July 28, 2017 5:42:53 am
STATING THAT she has been receiving an increasing number of complaints from men alleging false complaints against them, Women and Child Development Minister Maneka Gandhi has asked the National Commission for Women (NCW) to “provide a window” to such men.
In a letter sent to NCW chairperson Lalitha Kumaramangalam on Thursday, Maneka has said the window “in the online complaint system of NCW” should be operationalised within a fortnight. “I have been receiving a large number of complaints from men who claim they have been falsely implicated in cases of domestic violence, dowry, rape etc. I am particularly concerned with the fact that this voice has become more and more loud in the last few months,” Maneka has written.
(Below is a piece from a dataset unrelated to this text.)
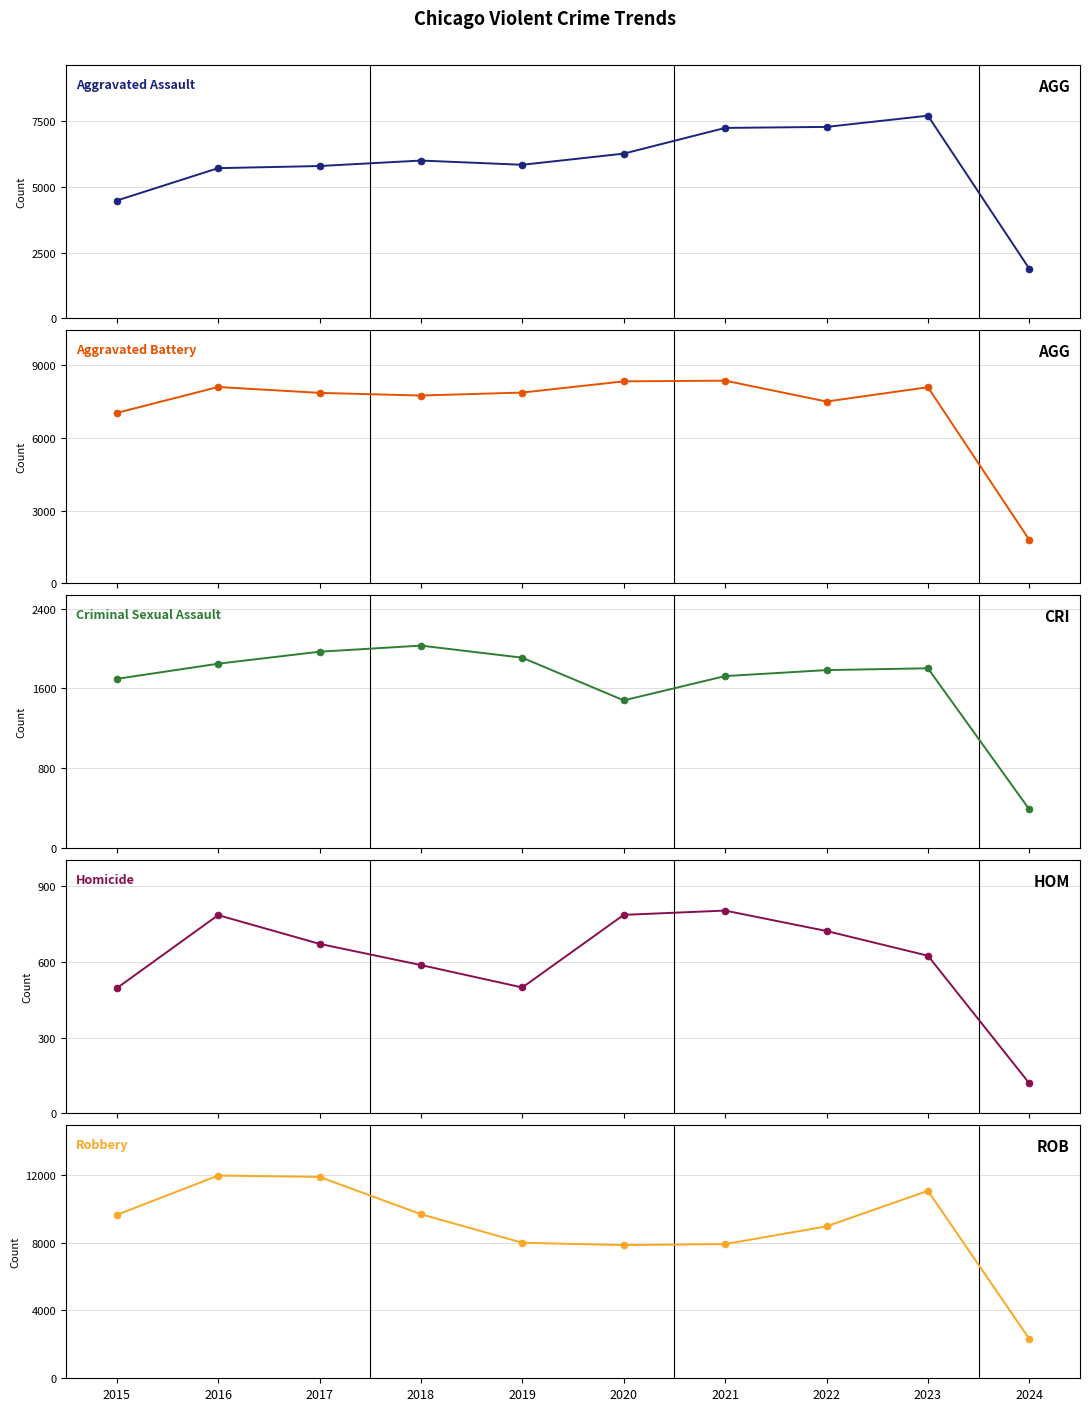

Which series has the largest total across all categories?

Robbery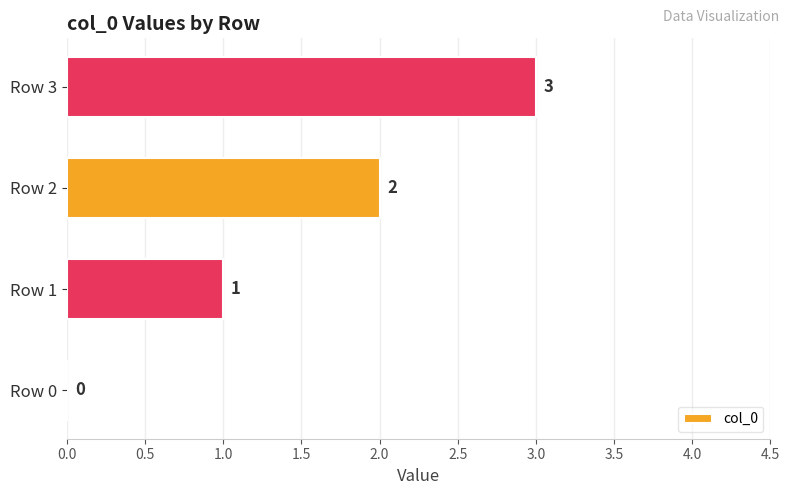

How many data points does each series have?

4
While asking the NCW “to provide a window to such men where they can bring up instances of false complaints against them”, she has said she is “conscious of the fact that this kind of a step may bring in a backlash from the women and the men may also be encouraged to make every case of harassment by them look like a false case. Yet we need to do a dipstick test to figure out the reality.” She has said the NCW should ensure a “rigorous” mechanism to file complaints so that “frivolous complaints” can be weeded out.
“The receipt of the complaint must be linked to proper identification through Aadhaar and a valid mobile number,” she has said. “Due safeguards may (be) inbuilt to ensure that this window does not become an instrument of counter complaints by men who have cases filed against them by their wives/ other women.”
Stating that as the head of the Ministry for Women and Child Development, her concern is “grievances of women first”, she has said that “at the same time, misuse of laws created to protect women should also be a matter of concern for us.”
Meanwhile, NCW officials said the move goes against the very guidelines on which the commission is based. The NCW was set up as a statutory body in January 1992 under the National Commission for Women Act, 1990, and does not fall under the control of the ministry. “Men have access to other avenues, for example, the NHRC, through which they can get their grievances heard,” said an NCW official. “This move will leave the commission open to litigation, which would mean litigation against the government.”
The NCW handles about 23,000 cases every year, mostly related to domestic violence.